Karena etnisitas masih tinggi, spontan gue membela diri. Heh, bengkok! Gimana caranya gue bisa berdeketan sama eloe kalau omongan loe tentang gue aja udah kayak gitu? Sang pemuda tak terima dipanggil bengkok, dan menuntut pembuktian adanya diskriminasi. Beliau merasa telah bersikap tanpa membeda-bedakan, buktinya ia berteman dengan etnis Jawa dan Arab.
Gue masih ingin berantem. Namun, bagaimana caranya menjelaskan pada pihak yang tidak pernah merasakan, betapa validnya ketakutan untuk tidak diterima karena berbeda? Bagaimana caranya menjustifikasi bahwa dengan segala cerita keroyokan itu, adalah wajar gue menjadi lebih sensitif terhadap pembedaan?

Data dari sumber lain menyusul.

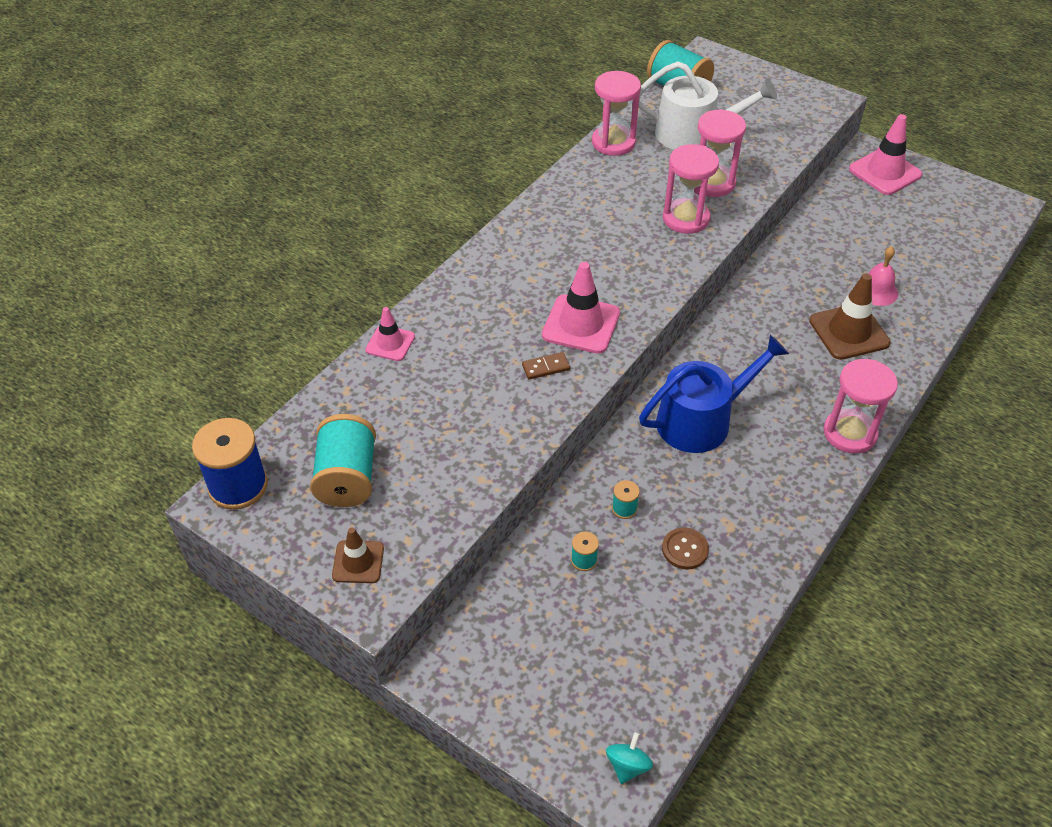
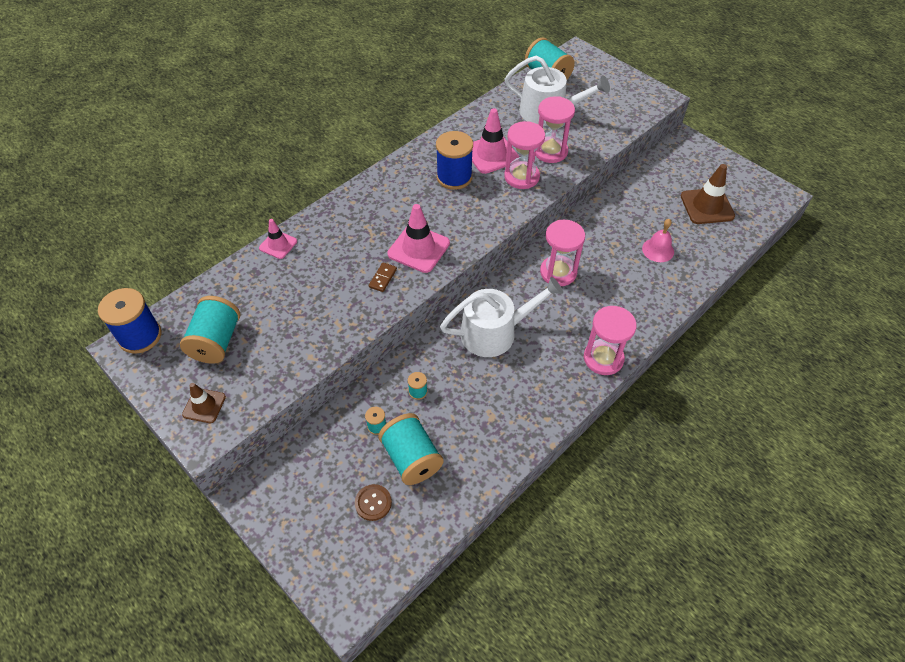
camera: 10 degrees right, 5 degrees up
brown domino [522,352,570,380] -> brown domino turned 60 degrees counterclockwise [369,262,397,292]
pink hourglass [592,71,641,156] -> pink hourglass moved to [540,220,585,286]
turquoise spinning top [606,732,653,784] -> none
blue watering can [639,335,789,453] -> white watering can [440,277,563,357]
brown button [662,528,709,570] -> brown button moved to [355,484,392,521]
brown traffic cone [809,273,891,360] -> brown traffic cone moved to [681,164,735,224]
pink traffic cone [849,114,922,195] -> pink traffic cone moved to [472,108,519,174]
none -> turquoise spool [378,413,443,485]
none -> blue spool [436,131,473,190]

Pandangan yang disetujui sebagian besar orang selalu jadi pandangan yang benar. Diskriminasi dianggap wajar karena sebagian besar orang tidak merasakan diskriminasi itu. Mereka yang mengeluhkan adanya pembedaan dianggap lebay dan kelewat sensitif. Pasalnya, kaum mayoritas tidak merasa dan tidak bermaksud bersikap buruk.
Padahal, perasaan tidak nyaman atas sepatah kalimat prejudis itu ada. Tidak diajak main karena dianggap tidak mau berbaur itu masalah. Untuk menyelesaikan sesuatu, masalah itu harus dianggap ada dulu. Dan, karena ada dan tiadanya sesuatu itu mengikuti kesepakatan umum, dibutuhkan kerja sama dari si banyak untuk mengakui masalah ini.
Adalah tugas si banyak untuk menjadi lebih sensitif terhadap perasaan si sedikit. Si banyak harus mengerti bahwa lebih berat bagi si sedikit untuk membaur karena status yang sedikit itu. Maka, si banyaklah yang harus mengusahakan kesetaraan dan tidak menggunakan stereotip sebagai alasan nihilnya kesetaraan itu.
Gue bisa saja terus menganggap bahwa kenyataan begitu sedikitnya mahasiswa melayu di kampus gue adalah karena sesuai stereotip, murid Melayu lebih malas sehingga gagal tes masuk universitas. Maka, sistem yang ada tidak akan dipertanyakan adil atau tidaknya.
Lebih parah lagi, karena terbiasa menyalahkan keturunan, citra etnis tersebut akan semakin buruk dalam pikiran gue. Bisa saja gue jadi melihat semua orang Melayu itu sebagai malas. Lalu gue menjadi malas bergaul dengan semua orang Melayu, termasuk yang sudah masuk kampus. Dengan demikian, meski cuma warga ‘pinjaman’, gue telah mengambil bagian dalam program antipembauran Singapura.
Tetapi, sebagai bekas minoritas, gue punya opsi lain dalam melihat pembedaan ini. Bisa saja masalah lebih berpangkal dari kualitas sekolah yang berada di dekat pemukiman Melayu, atau dari tingkat perekonomian di satu komunitas. Untuk mengatasinya, pemerintah dan tokoh dominan yang berwenang melakukan perubahan kebijakan.
Demikian juga jika gue kembali ditanya apakah Cina itu dimusuhi atau tidak. Gue bisa saja menjawab tidak. Bahwa kenyataan banyak Cina yang merasa tidak bisa masuk ke dalam pergaulan adalah karena sifat dasar keturunan Cina yang kaku dan sok eksklusif. Maka, jika ada permusuhan, bisa dianggap wajar.
Tetapi, cara ini, seperti yang sudah diketahui sejak puluhan tahun silam, tidaklah memecahkan persoalan. Dan, berpengalaman menjadi mayoritas selama empat tahun membuat gue menanyakan alternatif lain. Mungkinkah Cina berkumpul tumplek jadi satu karena akses ke komunitas lain tidak terbuka? Mungkinkah gue yang Cina ini jadi takut bergaul karena pihak yang ingin digauli sudah melihat gue sebagai tokoh yang tidak menyenangkan dan sombong?
Tentunya, gue tidak bermaksud menjadi mellow-yellow dramatica menuntut kesetaraan hak di Tanah Air. After all, gue sudah tahu bagaimana caranya untuk menjadi mayoritas: pindah negara saja. Tapi alangkah menyenangkannya jika suatu saat gue tidak lagi menganggap wajar kaum minoritas dirampok di masa kerusuhan.
Alangkah membanggakannya jika suatu hari kelak gue bisa menjawab teman gue dengan lantang, ENGGAK! Keturunan apa pun di Indonesia sama saja! Gue harap mayoritas pembaca juga setuju.